Posted in Kafevend Blog

Recently we've been taking a look at the history of some of our favourite drinks companies in the UK. One drink we haven't yet considered though is cocoa, which is sure to be picking up now that the nights are drawing ever inwards. Today then we are going to delve into the origin of Cadbury's, the company that's been providing drinking chocolate- along with the solid stuff, obviously- for almost two hundred years.

Cadbury was founded in 1824 by a Quaker named John Cadbury in Birmingham, on Bull Street. Initially he sold tea, coffee and cocoa from his shop- healthier alternatives to beer, which Quakers shunned- and prepared them himself using a pestle and mortar. Business did well enough that seven years later he was producing a variety of cocoa products in a factory, though this was predominantly sold to the wealthy as the cost of production was quite high. His brother Benjamin joined him in 1847 and they appeared to be doing quite well, acquiring a Royal Warrant as the manufacturers of cocoa and chocolate for the Royal household.

Unfortunately, the company wasn't doing as well as receiving a royal warrant would lead you to believe; throughout the 1850s the business went into a decline and was losing money. John's sons Richard and George came to the rescue however, when they took over in 1861. By 1864 it was turning a profit again, thanks in part to the brothers' decision to focus on chocolate, and higher quality chocolate at that.

New techniques from the continent, such as the Van Houten press, had made their way to England which the brothers utilised as they began rebuilding the company. Another big decision was to move the business four miles outside the city to the countryside. Here, in 1878, they built a new factory, ideally placed to receive and export goods thanks to the nearby canals and the up and coming railways. A few years later in 1893, George showed his own Quaker roots when he established a model village close to the factory for the workers to live in.

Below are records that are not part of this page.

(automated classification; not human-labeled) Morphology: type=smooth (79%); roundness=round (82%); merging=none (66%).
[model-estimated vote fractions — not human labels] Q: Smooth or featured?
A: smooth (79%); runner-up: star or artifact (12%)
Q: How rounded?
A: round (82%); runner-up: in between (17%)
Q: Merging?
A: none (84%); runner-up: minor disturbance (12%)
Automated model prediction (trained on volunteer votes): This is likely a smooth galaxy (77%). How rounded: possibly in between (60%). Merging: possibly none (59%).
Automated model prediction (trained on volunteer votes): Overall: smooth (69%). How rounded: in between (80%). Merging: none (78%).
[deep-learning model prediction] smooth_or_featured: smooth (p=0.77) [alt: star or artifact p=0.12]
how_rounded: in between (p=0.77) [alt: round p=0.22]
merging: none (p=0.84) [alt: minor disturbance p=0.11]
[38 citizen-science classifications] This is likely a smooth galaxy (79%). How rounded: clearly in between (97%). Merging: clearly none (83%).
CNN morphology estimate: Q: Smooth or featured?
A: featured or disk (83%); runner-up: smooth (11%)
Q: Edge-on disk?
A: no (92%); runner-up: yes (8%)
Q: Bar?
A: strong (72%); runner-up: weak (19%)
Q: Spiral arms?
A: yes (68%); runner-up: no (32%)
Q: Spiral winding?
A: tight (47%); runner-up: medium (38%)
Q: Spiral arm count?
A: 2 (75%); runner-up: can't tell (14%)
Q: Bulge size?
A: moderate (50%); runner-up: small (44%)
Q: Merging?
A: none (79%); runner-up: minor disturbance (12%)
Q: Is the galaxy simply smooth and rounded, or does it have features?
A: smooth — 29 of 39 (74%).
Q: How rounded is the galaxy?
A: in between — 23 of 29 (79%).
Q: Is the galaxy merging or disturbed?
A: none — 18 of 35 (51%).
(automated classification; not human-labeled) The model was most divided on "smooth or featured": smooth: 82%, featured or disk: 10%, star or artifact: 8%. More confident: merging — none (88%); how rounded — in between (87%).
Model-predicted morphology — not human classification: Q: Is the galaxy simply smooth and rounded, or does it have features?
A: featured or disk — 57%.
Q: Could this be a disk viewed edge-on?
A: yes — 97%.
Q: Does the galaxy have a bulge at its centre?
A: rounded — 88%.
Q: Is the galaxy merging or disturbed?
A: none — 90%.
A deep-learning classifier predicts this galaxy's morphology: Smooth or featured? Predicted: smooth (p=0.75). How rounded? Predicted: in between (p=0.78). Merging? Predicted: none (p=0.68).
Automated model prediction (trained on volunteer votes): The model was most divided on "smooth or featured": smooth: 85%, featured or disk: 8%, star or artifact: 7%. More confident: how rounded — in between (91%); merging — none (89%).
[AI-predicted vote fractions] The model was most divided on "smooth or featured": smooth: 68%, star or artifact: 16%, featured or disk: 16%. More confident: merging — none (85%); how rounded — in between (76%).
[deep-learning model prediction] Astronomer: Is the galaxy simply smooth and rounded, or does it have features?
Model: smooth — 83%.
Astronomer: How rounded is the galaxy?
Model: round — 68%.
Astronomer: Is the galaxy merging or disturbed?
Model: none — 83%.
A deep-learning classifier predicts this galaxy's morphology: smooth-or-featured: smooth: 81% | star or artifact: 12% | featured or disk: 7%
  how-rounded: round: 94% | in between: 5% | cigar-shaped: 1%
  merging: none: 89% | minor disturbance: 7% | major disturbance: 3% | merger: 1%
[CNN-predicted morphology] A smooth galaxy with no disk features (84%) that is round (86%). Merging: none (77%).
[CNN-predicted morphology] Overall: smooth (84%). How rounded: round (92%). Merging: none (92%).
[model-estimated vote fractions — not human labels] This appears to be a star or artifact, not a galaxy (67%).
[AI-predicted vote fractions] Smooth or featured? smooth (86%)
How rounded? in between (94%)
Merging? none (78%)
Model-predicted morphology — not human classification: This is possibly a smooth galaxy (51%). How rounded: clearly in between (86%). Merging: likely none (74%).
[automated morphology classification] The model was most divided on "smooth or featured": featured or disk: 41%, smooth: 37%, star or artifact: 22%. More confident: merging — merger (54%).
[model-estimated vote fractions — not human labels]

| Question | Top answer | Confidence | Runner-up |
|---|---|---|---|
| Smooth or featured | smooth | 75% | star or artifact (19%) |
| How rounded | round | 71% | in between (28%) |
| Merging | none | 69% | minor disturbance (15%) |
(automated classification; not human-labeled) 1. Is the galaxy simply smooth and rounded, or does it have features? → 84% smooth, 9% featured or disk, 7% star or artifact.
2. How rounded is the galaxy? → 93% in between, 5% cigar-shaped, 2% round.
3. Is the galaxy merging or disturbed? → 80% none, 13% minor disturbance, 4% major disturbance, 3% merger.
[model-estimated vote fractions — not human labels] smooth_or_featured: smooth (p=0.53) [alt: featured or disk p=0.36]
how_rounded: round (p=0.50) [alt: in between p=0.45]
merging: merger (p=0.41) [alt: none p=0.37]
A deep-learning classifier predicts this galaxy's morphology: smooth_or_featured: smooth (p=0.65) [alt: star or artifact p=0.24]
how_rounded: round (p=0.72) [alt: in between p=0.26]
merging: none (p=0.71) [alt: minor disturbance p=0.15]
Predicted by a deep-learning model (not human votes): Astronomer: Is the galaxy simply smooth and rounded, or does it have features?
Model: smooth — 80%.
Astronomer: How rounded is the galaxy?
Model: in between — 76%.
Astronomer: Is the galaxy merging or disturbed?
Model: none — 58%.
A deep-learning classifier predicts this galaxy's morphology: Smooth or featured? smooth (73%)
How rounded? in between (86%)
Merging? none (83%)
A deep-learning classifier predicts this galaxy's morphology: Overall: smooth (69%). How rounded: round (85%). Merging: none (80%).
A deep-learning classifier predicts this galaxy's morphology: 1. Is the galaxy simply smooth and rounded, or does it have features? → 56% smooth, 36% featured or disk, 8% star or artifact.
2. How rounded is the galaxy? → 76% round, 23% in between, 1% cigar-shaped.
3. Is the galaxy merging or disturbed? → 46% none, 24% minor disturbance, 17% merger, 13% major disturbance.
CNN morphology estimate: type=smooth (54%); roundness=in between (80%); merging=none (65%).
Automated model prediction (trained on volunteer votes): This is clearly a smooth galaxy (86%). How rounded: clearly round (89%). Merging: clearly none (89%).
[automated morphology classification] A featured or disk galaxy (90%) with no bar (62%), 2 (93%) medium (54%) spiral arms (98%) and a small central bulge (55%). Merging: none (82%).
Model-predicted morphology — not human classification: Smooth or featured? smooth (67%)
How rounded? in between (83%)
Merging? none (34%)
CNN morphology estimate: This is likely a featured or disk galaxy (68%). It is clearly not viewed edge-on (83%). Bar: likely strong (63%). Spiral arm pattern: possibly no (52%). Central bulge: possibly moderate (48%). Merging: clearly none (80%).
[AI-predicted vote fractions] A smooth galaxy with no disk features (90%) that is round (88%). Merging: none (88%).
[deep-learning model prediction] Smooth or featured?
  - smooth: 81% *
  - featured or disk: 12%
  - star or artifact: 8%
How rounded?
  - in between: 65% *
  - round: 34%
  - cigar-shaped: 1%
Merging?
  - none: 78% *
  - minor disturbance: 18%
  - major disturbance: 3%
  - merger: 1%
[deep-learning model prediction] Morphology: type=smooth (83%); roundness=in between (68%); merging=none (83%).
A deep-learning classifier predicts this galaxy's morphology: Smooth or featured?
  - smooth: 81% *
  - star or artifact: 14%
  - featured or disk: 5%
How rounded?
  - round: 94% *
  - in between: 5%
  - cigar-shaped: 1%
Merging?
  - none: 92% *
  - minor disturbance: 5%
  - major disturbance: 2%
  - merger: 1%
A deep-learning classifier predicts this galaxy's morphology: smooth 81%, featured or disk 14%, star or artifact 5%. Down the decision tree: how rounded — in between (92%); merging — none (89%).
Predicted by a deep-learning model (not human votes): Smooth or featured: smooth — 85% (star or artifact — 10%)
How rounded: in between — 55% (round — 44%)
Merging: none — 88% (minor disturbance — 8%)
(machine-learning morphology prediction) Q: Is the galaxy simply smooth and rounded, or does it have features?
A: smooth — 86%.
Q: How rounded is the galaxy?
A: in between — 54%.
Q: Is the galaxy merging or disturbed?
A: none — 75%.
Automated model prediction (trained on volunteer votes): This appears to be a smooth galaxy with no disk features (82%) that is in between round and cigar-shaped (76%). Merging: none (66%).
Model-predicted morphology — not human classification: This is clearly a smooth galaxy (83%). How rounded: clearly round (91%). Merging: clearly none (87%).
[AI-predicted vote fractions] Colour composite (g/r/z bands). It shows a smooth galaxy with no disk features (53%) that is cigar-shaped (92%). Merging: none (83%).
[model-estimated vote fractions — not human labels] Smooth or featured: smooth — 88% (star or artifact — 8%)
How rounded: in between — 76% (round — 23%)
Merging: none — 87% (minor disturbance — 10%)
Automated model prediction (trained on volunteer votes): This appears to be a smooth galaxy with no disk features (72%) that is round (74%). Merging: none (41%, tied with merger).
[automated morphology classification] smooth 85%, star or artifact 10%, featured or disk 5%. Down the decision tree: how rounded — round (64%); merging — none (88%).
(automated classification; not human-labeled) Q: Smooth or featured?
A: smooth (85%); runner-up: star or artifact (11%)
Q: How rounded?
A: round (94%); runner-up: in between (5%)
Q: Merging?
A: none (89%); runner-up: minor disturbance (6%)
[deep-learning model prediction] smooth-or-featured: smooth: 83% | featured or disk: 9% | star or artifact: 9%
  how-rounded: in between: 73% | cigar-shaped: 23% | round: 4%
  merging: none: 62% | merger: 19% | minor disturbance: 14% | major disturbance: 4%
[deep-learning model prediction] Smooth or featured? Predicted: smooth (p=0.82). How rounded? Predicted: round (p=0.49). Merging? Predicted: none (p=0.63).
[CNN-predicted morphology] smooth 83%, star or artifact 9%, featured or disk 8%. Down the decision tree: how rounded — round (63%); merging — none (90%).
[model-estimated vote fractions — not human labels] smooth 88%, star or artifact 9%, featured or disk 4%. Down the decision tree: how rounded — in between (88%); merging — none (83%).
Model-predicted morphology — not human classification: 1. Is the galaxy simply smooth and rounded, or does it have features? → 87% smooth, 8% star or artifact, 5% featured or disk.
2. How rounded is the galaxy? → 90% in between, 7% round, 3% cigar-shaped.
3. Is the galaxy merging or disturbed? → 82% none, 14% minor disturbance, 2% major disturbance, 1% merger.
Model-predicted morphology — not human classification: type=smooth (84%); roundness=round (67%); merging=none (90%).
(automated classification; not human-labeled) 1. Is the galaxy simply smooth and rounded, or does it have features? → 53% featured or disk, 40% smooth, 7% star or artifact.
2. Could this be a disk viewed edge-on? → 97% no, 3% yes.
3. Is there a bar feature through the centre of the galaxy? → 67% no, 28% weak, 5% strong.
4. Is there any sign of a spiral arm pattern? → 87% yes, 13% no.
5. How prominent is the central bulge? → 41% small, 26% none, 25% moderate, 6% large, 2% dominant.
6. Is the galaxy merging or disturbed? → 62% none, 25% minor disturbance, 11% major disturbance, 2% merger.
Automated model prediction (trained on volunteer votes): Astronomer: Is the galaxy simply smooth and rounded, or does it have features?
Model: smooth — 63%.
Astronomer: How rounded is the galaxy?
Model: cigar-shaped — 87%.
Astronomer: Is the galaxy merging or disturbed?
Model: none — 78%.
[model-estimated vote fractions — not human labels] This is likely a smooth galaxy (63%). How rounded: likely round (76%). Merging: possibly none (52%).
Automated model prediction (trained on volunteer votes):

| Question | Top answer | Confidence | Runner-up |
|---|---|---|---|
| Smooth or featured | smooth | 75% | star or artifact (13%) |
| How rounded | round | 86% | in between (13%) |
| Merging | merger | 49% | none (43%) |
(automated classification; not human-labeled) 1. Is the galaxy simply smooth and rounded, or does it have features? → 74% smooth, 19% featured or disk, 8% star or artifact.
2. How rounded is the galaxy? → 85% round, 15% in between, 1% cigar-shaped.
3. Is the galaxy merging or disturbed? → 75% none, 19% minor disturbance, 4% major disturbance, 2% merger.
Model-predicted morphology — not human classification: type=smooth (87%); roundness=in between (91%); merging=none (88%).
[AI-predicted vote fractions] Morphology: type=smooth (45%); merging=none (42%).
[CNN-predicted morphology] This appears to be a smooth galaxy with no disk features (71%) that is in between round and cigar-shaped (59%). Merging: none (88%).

This estate was renamed Bournville, and survives to this day.

Perhaps the most famous chocolate produced by Cadbury is their Dairy Milk bar, first released in 1905. It wasn't their first attempt at adding milk- they had tried making milk chocolate around a decade before that, but that version didn't turn out very well. Following in the footsteps of master Swiss chocolatiers who were pioneering the blend, their new Dairy Milk bar had the highest amount of milk packed into a bar to date. It quickly became their biggest seller and has been earning lots of money for Cadbury ever since.

In a way, Cadbury had been adding milk to chocolate for a while before their new bar hit the market, in the form of cocoa- handily bringing us back around to drinks. In 1849 Cadbury had released a milk chocolate cocoa, reputedly based on a recipe from Hans Sloane. You can still get your hands on it today- although the recipe has probably changed a little since then. If you'd prefer something less sweet and a little stronger, you could always try Cadbury's Bournville cocoa. Of course, you can never go wrong with Cadbury's original drinking chocolate blend. If you're looking forward to enjoying one- or several- over the rest of autumn and winter, be sure to raise a cup of cocoa to the pioneering Cadbury family!